=== ABOUT THIS EXERCISE ===
The records below must be transcribed exactly, with each picture left out.

*** Opening of INPUT FOR THIS TASK ***

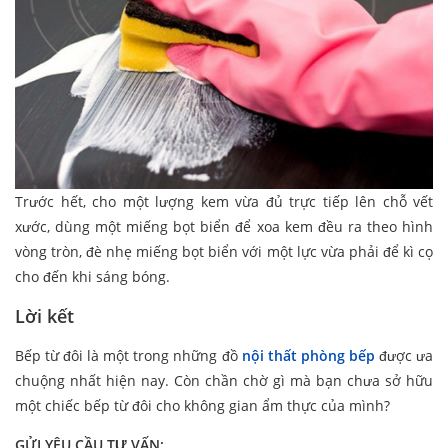
Trước hết, cho một lượng kem vừa đủ trực tiếp lên chỗ vết
xước, dùng một miếng bọt biển để xoa kem đều ra theo hình
vòng tròn, đè nhẹ miếng bọt biển với một lực vừa phải để kì cọ
cho đến khi sáng bóng.
Lời kết
Bếp từ đôi là một trong những đồ
nội thất phòng bếp
được ưa
chuộng nhất hiện nay. Còn chần chờ gì mà bạn chưa sở hữu
một chiếc bếp từ đôi cho không gian ẩm thực của mình?
GỬI YÊU CẦU TƯ VẤN:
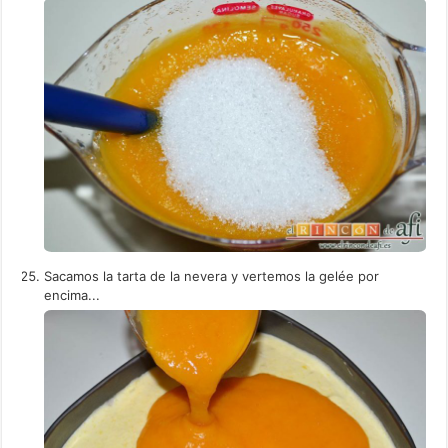
Sacamos la tarta de la nevera y vertemos la gelée por
encima...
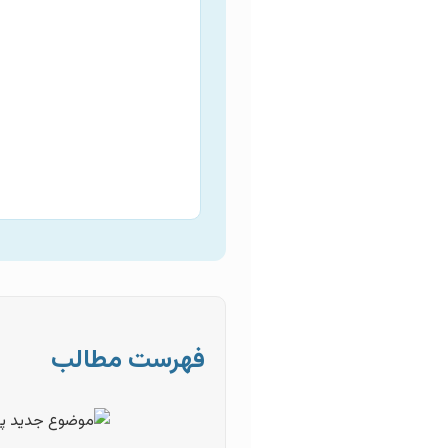
فهرست مطالب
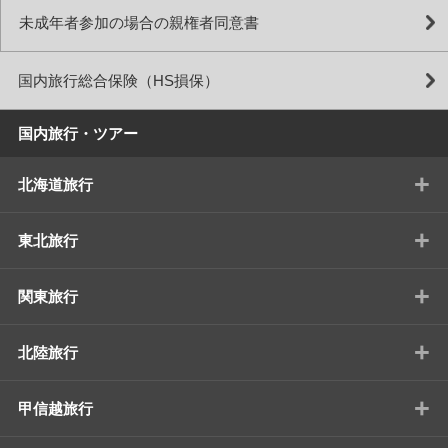
未成年者参加の場合の親権者同意書
国内旅行総合保険（HS損保）
国内旅行・ツアー
+
北海道旅行
+
東北旅行
+
関東旅行
+
北陸旅行
+
甲信越旅行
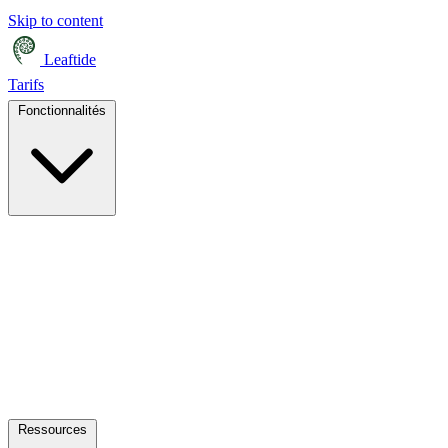
Skip to content
Leaftide
Tarifs
Fonctionnalités
Ressources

*** Close of INPUT FOR THIS TASK ***

=== YOUR RESPONSE ===
Trước hết, cho một lượng kem vừa đủ trực tiếp lên chỗ vết
xước, dùng một miếng bọt biển để xoa kem đều ra theo hình
vòng tròn, đè nhẹ miếng bọt biển với một lực vừa phải để kì cọ
cho đến khi sáng bóng.
Lời kết
Bếp từ đôi là một trong những đồ
nội thất phòng bếp
được ưa
chuộng nhất hiện nay. Còn chần chờ gì mà bạn chưa sở hữu
một chiếc bếp từ đôi cho không gian ẩm thực của mình?
GỬI YÊU CẦU TƯ VẤN:
Sacamos la tarta de la nevera y vertemos la gelée por
encima...
فهرست مطالب
未成年者参加の場合の親権者同意書
国内旅行総合保険（HS損保）
国内旅行・ツアー
+
北海道旅行
+
東北旅行
+
関東旅行
+
北陸旅行
+
甲信越旅行
Skip to content
Leaftide
Tarifs
Fonctionnalités
Ressources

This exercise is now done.